The Dead Kennedys filled the Metro Theatre with a noise and sense of conviction that hasn’t aged out. Original members, guitarist ‘East Bay’ Ray Pepperell and bassist ‘Klaus Flouride’ (Geoffrey Lyall), casually walked on stage to do their own soundchecks, met with cheers from the crowd. Ron ‘Skip’ Greer drove the vocals, and Steve Wilson held it down on drums.
Newcastle’s Boudicca opened with gothic hardcore, jagged, theatrical, and grinning through it. Their set pulled the crowd in early, somewhere between post-punk and metal, all shadow and edge but clearly having as much fun as the packed room in front of them.
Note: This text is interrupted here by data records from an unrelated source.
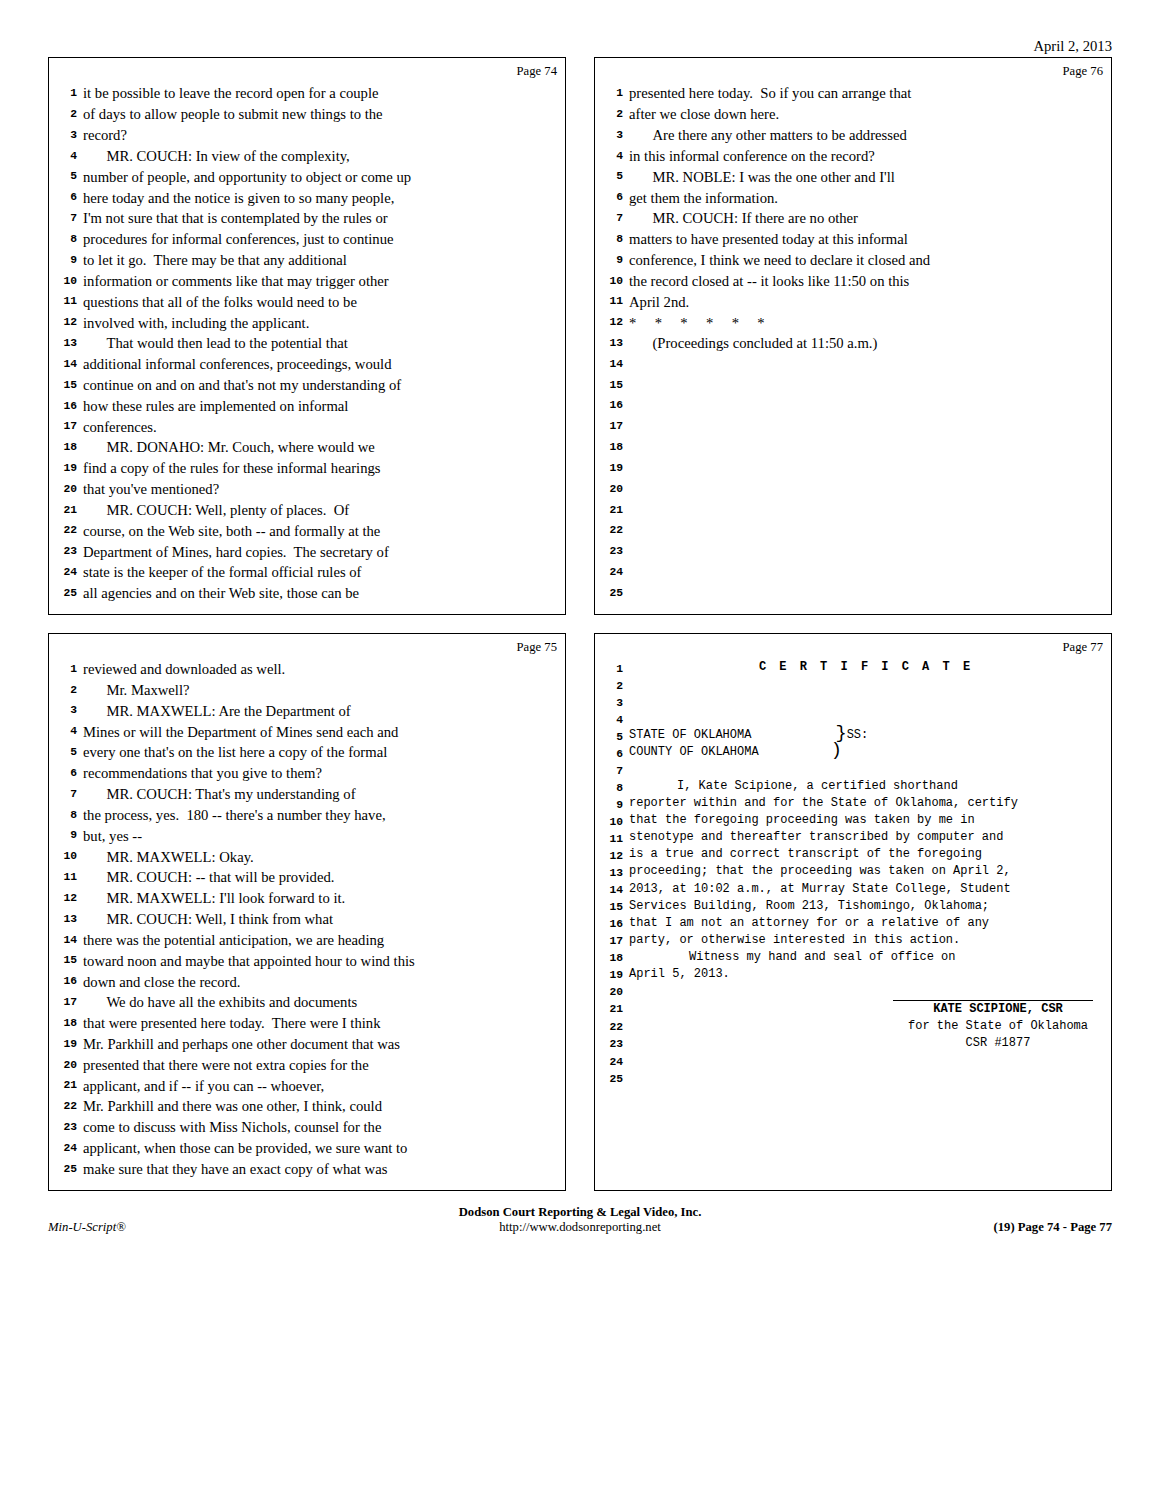April 2, 2013
Page 74
it be possible to leave the record open for a couple
of days to allow people to submit new things to the
record?
MR. COUCH: In view of the complexity,
number of people, and opportunity to object or come up
here today and the notice is given to so many people,
I'm not sure that that is contemplated by the rules or
procedures for informal conferences, just to continue
to let it go. There may be that any additional
information or comments like that may trigger other
questions that all of the folks would need to be
involved with, including the applicant.
That would then lead to the potential that
additional informal conferences, proceedings, would
continue on and on and that's not my understanding of
how these rules are implemented on informal
conferences.
MR. DONAHO: Mr. Couch, where would we
find a copy of the rules for these informal hearings
that you've mentioned?
MR. COUCH: Well, plenty of places. Of
course, on the Web site, both -- and formally at the
Department of Mines, hard copies. The secretary of
state is the keeper of the formal official rules of
all agencies and on their Web site, those can be
Page 76
presented here today. So if you can arrange that
after we close down here.
Are there any other matters to be addressed
in this informal conference on the record?
MR. NOBLE: I was the one other and I'll
get them the information.
MR. COUCH: If there are no other
matters to have presented today at this informal
conference, I think we need to declare it closed and
the record closed at -- it looks like 11:50 on this
April 2nd.
* * * * * *
(Proceedings concluded at 11:50 a.m.)
Page 75
reviewed and downloaded as well.
Mr. Maxwell?
MR. MAXWELL: Are the Department of
Mines or will the Department of Mines send each and
every one that's on the list here a copy of the formal
recommendations that you give to them?
MR. COUCH: That's my understanding of
the process, yes. 180 -- there's a number they have,
but, yes --
MR. MAXWELL: Okay.
MR. COUCH: -- that will be provided.
MR. MAXWELL: I'll look forward to it.
MR. COUCH: Well, I think from what
there was the potential anticipation, we are heading
toward noon and maybe that appointed hour to wind this
down and close the record.
We do have all the exhibits and documents
that were presented here today. There were I think
Mr. Parkhill and perhaps one other document that was
presented that there were not extra copies for the
applicant, and if -- if you can -- whoever,
Mr. Parkhill and there was one other, I think, could
come to discuss with Miss Nichols, counsel for the
applicant, when those can be provided, we sure want to
make sure that they have an exact copy of what was
Page 77
C E R T I F I C A T E
STATE OF OKLAHOMA }SS:
COUNTY OF OKLAHOMA )
I, Kate Scipione, a certified shorthand
reporter within and for the State of Oklahoma, certify
that the foregoing proceeding was taken by me in
stenotype and thereafter transcribed by computer and
is a true and correct transcript of the foregoing
proceeding; that the proceeding was taken on April 2,
2013, at 10:02 a.m., at Murray State College, Student
Services Building, Room 213, Tishomingo, Oklahoma;
that I am not an attorney for or a relative of any
party, or otherwise interested in this action.
Witness my hand and seal of office on
April 5, 2013.
KATE SCIPIONE, CSR
for the State of Oklahoma
CSR #1877
Min-U-Script®
Dodson Court Reporting & Legal Video, Inc.
http://www.dodsonreporting.net
(19) Page 74 - Page 77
By the time the headliners arrived, the floor was ready to cave. The pit wasn’t one age group but all of them, bodies surfing overhead then dropping back into the tangle. The energy was restless, the kind of release people had been waiting for.


The Dead Kennedys have always thrived when the air feels combustible, when systems are buckling and people push back. Right now, Australia’s streets are thick with protest. The country feels divided and worn out. Skip broke the noise with dry humour, introducing himself as being from “the greatest place in the world, the USA.” The crowd shot back boos.

Songs like ‘California Über Alles’, ‘Holiday in Cambodia’, and ‘Police Truck’ hit differently when the world outside feels tense. The anti-n**i gear hung proudly on the merch stand, a reminder the band’s stance and outspokenness hasn’t shifted an inch. In a city where far-right rallies have become semi-routine, that clarity matters.
They reworked ‘MTV Get Off The Air’ into a critique of AI and slipped a brief Taylor Swift riff into ‘Bleed For Me’. The night closed with their cover of ‘Viva Las Vegas’, before tearing through ‘Holiday in Cambodia’ and ‘Chemical Warfare’.

It was loud, messy, direct, exactly how it should be. And in a moment where everything feels fractured, when protest feels constant but change drags its feet, a Dead Kennedys show is the perfect reminder of the power of music in the evolving politics of the world.